Abstract
Category:
Ankle Arthritis; Ankle
Introduction/Purpose:
Literature trends indicate a generally lower rate of reoperation and revision associated with the fixed-bearing two-component design implant compared to the mobile-bearing three-component design for total ankle arthroplasty (TAA). Coronal deformity is also linked to poorer outcomes following TAA. The aim of this study was to assess the impact of intra-articular coronal deformity (non-concentric ankle arthritis) on both fixed and mobile implant designs. We hypothesized that non-concentric ankle arthritis and mobile bearings would be associated with a higher early revision rate.
Methods:
This IRB approved retrospectivelreviewed 202 patients who underwent TAA with either mobile-bearing or fixed-bearing implants between 2007 and 2018. Patients who underwent TAA from 2007 to 2013 received the mobile-bearing implant, while those who underwent TAA after November 2012 received the fixed-bearing implant. Age, gender, ASA score, smoking status, BMI and eciology of the arthritis were reported from patients' record. Preoperative weight bearing x-ray were assessed for COFAS classification and intra-articular deformity. Non-concentric ankles were defined by a talar tilt angle greater than 4 degrees. The primary outcome was the rate of revision and reoperation within three years following the index procedure. Revision was defined as implants removal or exchange. Reoperation was defined as any additional surgery post-index surgery. The data underwent normality testing with the Shapiro-Wilk test, and comparisons were made via Kruskal-Wallis test and Chi square test. A p-value threshold of 0.05 or below was deemed significant.
Results:
All groups were not statistically different for age, gender, ASA score, BMI, and smoking status.

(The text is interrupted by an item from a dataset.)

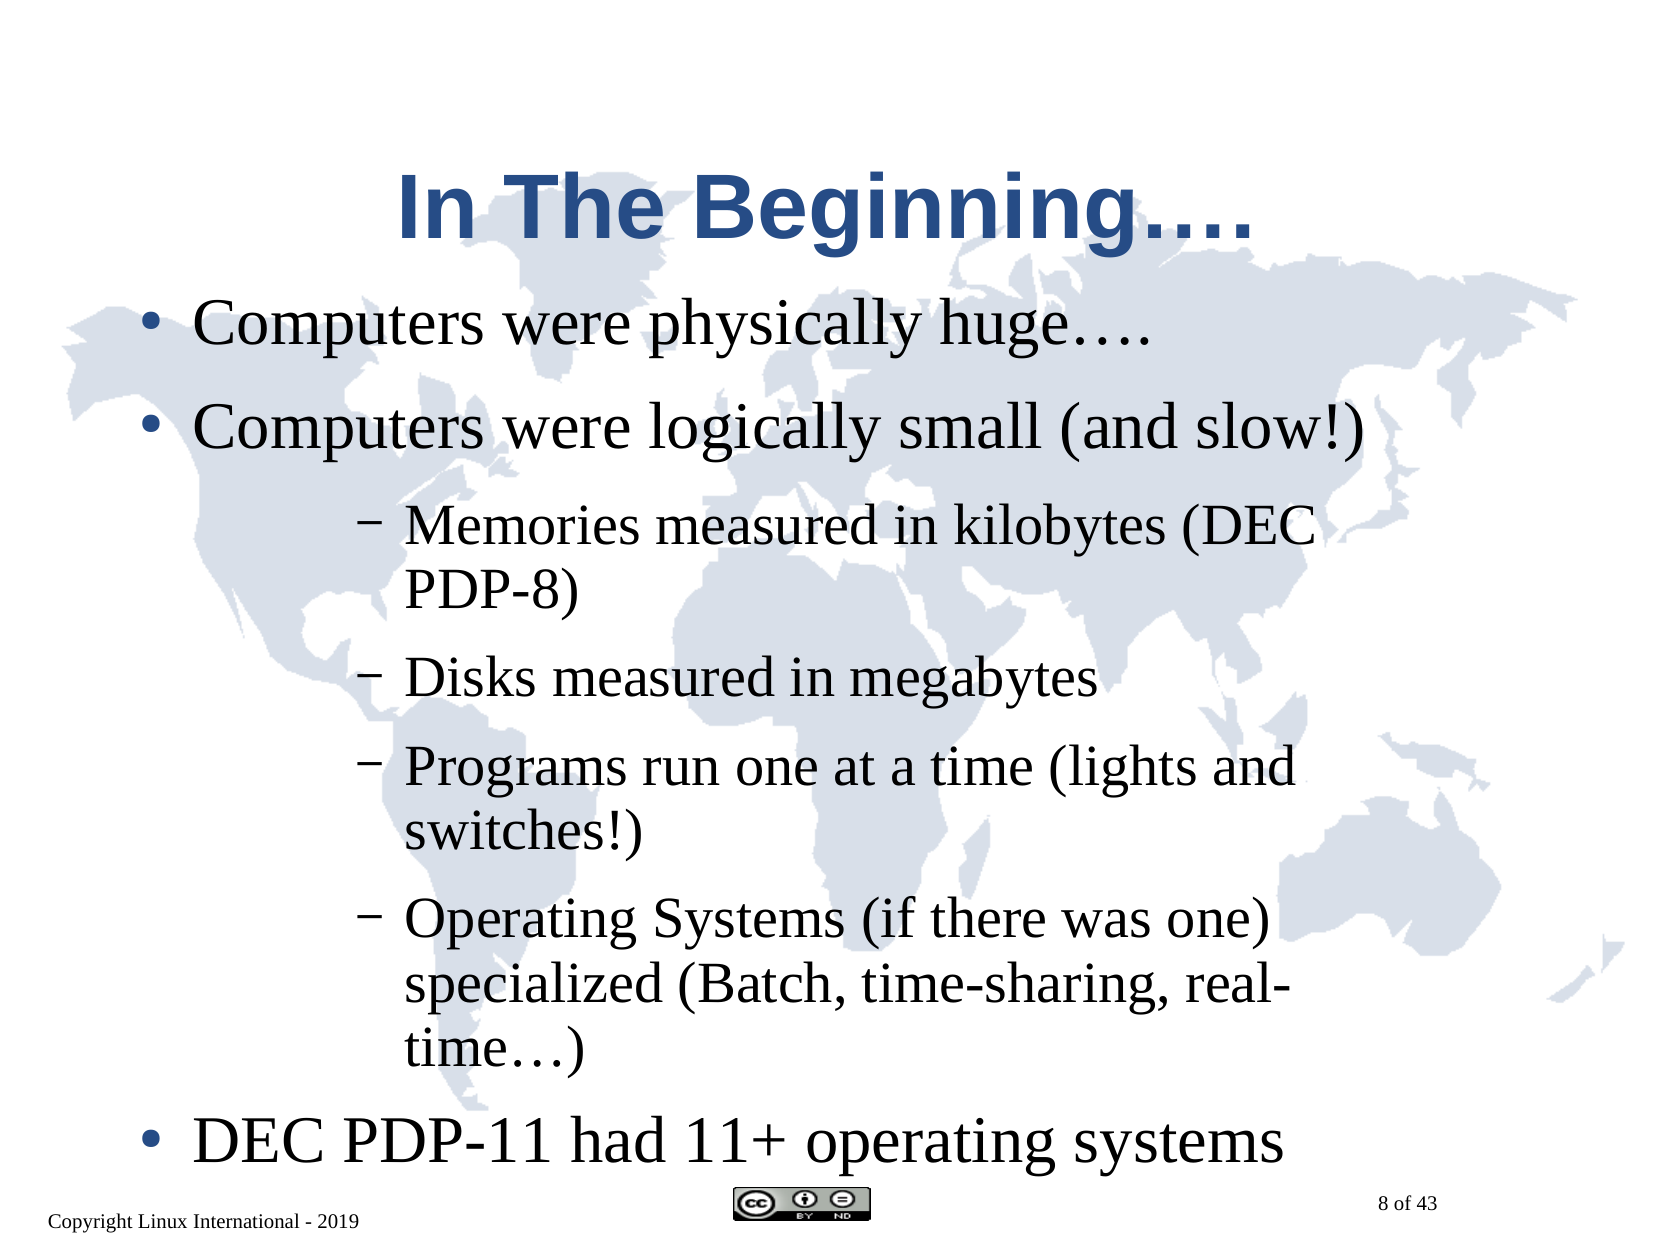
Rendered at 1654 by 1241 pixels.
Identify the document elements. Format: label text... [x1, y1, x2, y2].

Of the 76 patients who received a mobile-bearing implant, 33 had non-concentric arthritis, and 43 had concentric arthritis. Of the 126 patients who received a fixed-bearing implant, 61 had non-concentric arthritis, and 65 had concentric arthritis. In the mobile-bearing group, 8 patients underwent revision and 9 underwent reoperation. In the fixed-bearing group, 4 patients underwent revision and 10 underwent reoperation. In the non-concentric group revision rate was significantly higher (p< 0.05) for the mobile-bearing implant (15.2%) compared to the fixed-bearing implant (0%) . In the concentric group, no significant difference in revision rates between the fixed-bearing (6.2%) and mobile-bearing designs (7%) was observed. Reoperation rates were similar across all groups.
Conclusion:
The study suggested that the use of mobile-bearing implants in patients with non-concentric arthritis is associated with a significantly higher revision rate compared to fixed-bearing implants. In patients with concentric arthritis, there was no significant difference in revision rates between the two implant designs. Additionally, the study found no significant difference in the reoperation rates across all groups. Preoperative intra-articular deformity seems to be a predictor of early revision rate after total ankle arthroplasty.